Aí a música parou de tocar, e o dinheiro parou de fluir, e todo mundo começou a tentar “desalavancar”, para reduzir o nível de endividamento. Para cada um individualmente, isso era prudente. Mas meus gastos são a sua renda e seus gastos são a minha renda, por isso, quando todos tentam acabar com as dívidas ao mesmo tempo, o resultado é uma economia deprimida.

Então, o que pode ser feito? Historicamente, a solução para altos níveis de endividamento frequentemente envolveu o perdão de grande parte das dívidas. Às vezes isso acontece de forma explícita: na década de 30, Roosevelt ajudou os mutuários a renegociarem suas hipotecas de forma que ficassem muito mais baratas; nesta crise, a Islândia está cancelando uma parte significativa das dívidas incorridas pelas famílias nos anos da bolha. Mais frequentemente, o alívio da dívida ocorre implicitamente, através da “repressão financeira”: o governo adota taxas de juros baixas enquanto a inflação corrói o valor real da dívida.

O que é impressionante sobre os últimos anos, no entanto, é o quão pouco se fez no sentido do alívio das dívidas. Sim, há a Islândia --mas é minúscula. Sim, os credores gregos assumiram um “corte de cabelo” significativo --mas a Grécia ainda é uma pequena parte (e ainda está irremediavelmente endividada). Nas principais economias, muito poucos credores tiveram um descanso. E o peso da dívida, longe de ter sido reduzido com a inflação, agravou-se com a queda da inflação, que está bem abaixo da meta nos EUA e próxima de zero na Europa.
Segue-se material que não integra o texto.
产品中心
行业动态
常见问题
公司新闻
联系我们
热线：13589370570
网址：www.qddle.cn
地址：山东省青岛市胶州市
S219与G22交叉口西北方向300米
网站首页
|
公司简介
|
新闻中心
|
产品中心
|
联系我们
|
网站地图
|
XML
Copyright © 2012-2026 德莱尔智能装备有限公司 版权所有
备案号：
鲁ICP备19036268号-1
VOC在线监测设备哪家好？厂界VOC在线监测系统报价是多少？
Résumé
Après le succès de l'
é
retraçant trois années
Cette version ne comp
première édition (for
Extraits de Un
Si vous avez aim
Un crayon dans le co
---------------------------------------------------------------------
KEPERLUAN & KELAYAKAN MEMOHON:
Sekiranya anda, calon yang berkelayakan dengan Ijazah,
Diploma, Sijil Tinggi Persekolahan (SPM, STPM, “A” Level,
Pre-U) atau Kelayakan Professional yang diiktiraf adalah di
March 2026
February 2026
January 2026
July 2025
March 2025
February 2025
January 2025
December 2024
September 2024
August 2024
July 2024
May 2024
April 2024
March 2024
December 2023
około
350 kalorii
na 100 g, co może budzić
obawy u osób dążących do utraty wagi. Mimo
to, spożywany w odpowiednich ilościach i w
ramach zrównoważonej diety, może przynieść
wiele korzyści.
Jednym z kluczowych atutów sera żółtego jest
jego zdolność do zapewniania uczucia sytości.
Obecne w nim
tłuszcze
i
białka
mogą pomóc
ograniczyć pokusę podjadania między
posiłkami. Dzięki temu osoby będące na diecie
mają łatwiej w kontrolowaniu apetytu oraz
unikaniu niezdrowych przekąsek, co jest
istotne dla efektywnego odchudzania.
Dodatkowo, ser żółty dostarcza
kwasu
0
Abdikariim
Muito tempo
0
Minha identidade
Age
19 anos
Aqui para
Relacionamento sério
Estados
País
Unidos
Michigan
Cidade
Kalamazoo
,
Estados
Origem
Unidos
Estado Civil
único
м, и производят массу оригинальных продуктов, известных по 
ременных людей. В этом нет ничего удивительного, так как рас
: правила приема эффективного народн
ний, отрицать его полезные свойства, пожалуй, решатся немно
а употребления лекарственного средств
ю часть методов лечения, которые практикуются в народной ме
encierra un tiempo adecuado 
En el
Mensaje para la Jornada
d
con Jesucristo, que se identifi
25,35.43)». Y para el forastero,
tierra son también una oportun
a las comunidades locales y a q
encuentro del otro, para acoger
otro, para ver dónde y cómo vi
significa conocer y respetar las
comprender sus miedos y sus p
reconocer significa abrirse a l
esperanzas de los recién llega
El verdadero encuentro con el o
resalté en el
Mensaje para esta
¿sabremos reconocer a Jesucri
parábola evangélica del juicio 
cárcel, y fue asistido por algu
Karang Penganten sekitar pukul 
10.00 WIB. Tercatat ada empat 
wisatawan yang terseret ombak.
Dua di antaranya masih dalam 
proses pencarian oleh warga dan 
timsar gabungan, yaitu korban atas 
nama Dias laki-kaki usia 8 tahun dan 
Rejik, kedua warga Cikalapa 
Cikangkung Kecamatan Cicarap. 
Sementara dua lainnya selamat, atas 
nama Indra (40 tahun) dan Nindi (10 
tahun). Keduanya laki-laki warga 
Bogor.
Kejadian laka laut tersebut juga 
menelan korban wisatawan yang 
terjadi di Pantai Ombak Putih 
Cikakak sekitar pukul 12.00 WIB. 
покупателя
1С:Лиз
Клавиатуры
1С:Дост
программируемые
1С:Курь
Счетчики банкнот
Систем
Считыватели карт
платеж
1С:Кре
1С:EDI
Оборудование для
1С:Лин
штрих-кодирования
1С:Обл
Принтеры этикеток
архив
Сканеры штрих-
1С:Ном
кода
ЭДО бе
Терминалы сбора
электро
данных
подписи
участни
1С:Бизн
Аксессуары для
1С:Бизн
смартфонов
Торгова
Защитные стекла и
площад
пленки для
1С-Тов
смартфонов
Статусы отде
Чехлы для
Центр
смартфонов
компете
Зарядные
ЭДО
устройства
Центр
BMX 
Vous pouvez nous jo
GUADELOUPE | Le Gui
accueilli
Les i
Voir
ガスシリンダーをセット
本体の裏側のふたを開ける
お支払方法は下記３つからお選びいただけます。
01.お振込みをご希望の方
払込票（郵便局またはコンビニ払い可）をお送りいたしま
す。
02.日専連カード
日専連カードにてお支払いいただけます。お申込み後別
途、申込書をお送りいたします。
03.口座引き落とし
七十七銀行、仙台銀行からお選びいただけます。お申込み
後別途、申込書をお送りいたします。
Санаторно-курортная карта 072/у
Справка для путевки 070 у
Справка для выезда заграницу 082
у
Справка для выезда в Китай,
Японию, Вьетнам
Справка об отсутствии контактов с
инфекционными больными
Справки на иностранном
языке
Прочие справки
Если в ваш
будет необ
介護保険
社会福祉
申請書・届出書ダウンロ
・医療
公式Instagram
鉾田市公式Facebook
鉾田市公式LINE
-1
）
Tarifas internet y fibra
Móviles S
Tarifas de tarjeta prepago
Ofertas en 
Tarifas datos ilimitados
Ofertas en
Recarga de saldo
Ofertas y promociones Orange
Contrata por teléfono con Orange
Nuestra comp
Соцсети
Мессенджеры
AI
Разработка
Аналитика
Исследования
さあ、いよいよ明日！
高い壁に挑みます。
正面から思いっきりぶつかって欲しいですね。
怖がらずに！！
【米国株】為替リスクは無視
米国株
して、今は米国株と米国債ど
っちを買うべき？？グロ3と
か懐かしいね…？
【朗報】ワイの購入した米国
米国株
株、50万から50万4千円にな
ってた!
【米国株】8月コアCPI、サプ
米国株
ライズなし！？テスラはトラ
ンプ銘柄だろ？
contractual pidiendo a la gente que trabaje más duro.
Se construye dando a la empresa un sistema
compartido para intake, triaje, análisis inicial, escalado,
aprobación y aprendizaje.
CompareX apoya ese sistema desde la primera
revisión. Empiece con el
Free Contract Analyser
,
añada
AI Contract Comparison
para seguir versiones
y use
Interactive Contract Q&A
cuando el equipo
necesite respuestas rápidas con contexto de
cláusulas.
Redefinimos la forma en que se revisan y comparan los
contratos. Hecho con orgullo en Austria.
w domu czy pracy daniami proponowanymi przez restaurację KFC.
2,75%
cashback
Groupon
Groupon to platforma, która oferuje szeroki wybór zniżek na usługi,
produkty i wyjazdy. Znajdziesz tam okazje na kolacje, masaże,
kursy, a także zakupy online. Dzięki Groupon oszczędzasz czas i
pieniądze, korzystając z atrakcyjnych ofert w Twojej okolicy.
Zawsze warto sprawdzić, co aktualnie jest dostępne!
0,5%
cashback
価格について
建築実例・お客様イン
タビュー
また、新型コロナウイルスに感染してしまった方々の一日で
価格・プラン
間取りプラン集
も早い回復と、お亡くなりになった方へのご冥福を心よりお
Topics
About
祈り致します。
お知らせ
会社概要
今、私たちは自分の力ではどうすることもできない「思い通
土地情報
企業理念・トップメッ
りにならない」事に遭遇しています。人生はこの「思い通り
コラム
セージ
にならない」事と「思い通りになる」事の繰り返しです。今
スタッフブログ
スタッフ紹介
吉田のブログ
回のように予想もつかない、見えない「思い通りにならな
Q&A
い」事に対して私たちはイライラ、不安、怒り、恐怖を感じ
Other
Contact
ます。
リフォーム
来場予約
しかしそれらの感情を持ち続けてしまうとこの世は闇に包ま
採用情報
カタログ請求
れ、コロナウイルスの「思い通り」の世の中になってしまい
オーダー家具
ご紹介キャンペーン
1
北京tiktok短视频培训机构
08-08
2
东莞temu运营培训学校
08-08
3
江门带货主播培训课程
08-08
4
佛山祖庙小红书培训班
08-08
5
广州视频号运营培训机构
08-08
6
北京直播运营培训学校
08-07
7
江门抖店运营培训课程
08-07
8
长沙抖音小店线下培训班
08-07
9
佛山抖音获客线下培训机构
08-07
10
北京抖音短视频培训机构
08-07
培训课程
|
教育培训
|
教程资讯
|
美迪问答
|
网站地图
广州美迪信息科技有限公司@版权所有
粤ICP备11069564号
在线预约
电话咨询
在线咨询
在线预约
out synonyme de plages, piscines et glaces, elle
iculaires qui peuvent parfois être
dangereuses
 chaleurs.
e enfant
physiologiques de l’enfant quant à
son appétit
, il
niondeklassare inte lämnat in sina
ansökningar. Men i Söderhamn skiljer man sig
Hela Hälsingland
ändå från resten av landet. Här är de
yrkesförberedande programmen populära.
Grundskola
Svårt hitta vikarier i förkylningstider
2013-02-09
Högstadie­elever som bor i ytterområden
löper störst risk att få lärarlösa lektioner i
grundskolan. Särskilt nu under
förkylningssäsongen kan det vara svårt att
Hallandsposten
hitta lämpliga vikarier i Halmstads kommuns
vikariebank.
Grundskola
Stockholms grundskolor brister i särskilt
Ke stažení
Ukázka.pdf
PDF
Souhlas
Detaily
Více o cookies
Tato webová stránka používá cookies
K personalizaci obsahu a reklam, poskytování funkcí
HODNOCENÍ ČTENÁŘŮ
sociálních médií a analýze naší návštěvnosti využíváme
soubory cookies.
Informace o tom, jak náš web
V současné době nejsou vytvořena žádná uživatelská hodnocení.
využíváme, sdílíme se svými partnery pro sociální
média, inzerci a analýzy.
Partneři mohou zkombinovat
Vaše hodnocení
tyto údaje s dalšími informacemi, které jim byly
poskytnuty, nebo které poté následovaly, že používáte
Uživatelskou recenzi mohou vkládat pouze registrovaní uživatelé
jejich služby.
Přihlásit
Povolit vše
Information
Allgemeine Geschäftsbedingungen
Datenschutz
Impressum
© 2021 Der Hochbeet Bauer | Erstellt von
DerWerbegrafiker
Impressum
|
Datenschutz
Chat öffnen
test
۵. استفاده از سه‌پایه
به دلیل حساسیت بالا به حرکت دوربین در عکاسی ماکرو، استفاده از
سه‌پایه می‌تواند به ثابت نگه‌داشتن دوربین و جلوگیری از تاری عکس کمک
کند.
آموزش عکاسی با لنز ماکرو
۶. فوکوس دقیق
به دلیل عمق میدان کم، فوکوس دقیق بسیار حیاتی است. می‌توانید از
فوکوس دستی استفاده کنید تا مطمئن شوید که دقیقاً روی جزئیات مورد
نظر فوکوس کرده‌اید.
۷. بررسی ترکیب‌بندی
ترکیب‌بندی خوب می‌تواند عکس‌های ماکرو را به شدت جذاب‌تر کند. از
Por que os devedores estão tendo tão pouco refresco? Como eu disse, trata-se de uma questão de virtude --o sentido de que qualquer tipo de perdão da dívida seria uma forma de recompensar o mau comportamento. Nos Estados Unidos, o famoso discurso de Rick Santelli que deu à luz ao Tea Party não foi sobre impostos ou gastos --foi uma denúncia furiosa contra as propostas para ajudar os proprietários de imóveis com problemas. Na Europa, as políticas de austeridade têm sido mais promovidas pela indignação moral da Alemanha diante da noção de que os mutuários irresponsáveis  não enfrentariam as consequências de seus atos do que por análises econômicas.

Portanto, a resposta política para a crise de endividamento excessivo, de fato, tem sido exigir que os devedores paguem as suas dívidas na totalidade. O que a história diz sobre esse tipo de estratégia? Simples: que não funciona. Independentemente do progresso que os devedores façam por meio do sofrimento e da poupança, ele é contrabalançado pela depressão e a deflação. Isto, por exemplo, foi o que aconteceu com o Reino Unido após a Primeira Guerra Mundial, quando tentou pagar a sua dívida com enormes excedentes orçamentais ao retornar ao padrão ouro: apesar de anos de sacrifício, o progresso na redução da proporção da dívida em relação ao PIB foi quase nulo.

E é isso que está acontecendo agora. Um estudo abrangente recente sobre a dívida chama-se “Desalavancagem, qual desalavancagem?”; apesar dos cortes e da austeridade pública, os níveis de dívida estão subindo, graças ao fraco desempenho econômico. E não estamos mais próximos de escapar da armadilha da dívida do que estávamos há cinco anos.

Mas tem sido muito difícil fazer com que a elite política ou o público entendam que, por vezes, o alívio da dívida é do interesse de todos. Em vez disso, a resposta ao fraco desempenho econômico tem sido, essencialmente, que as surras continuarão até que a moral melhore.

Talvez, apenas talvez, uma má notícia --digamos, uma recessão na Alemanha-- finalmente coloque um fim a este reinado destrutivo da virtude. Mas não conte com isso.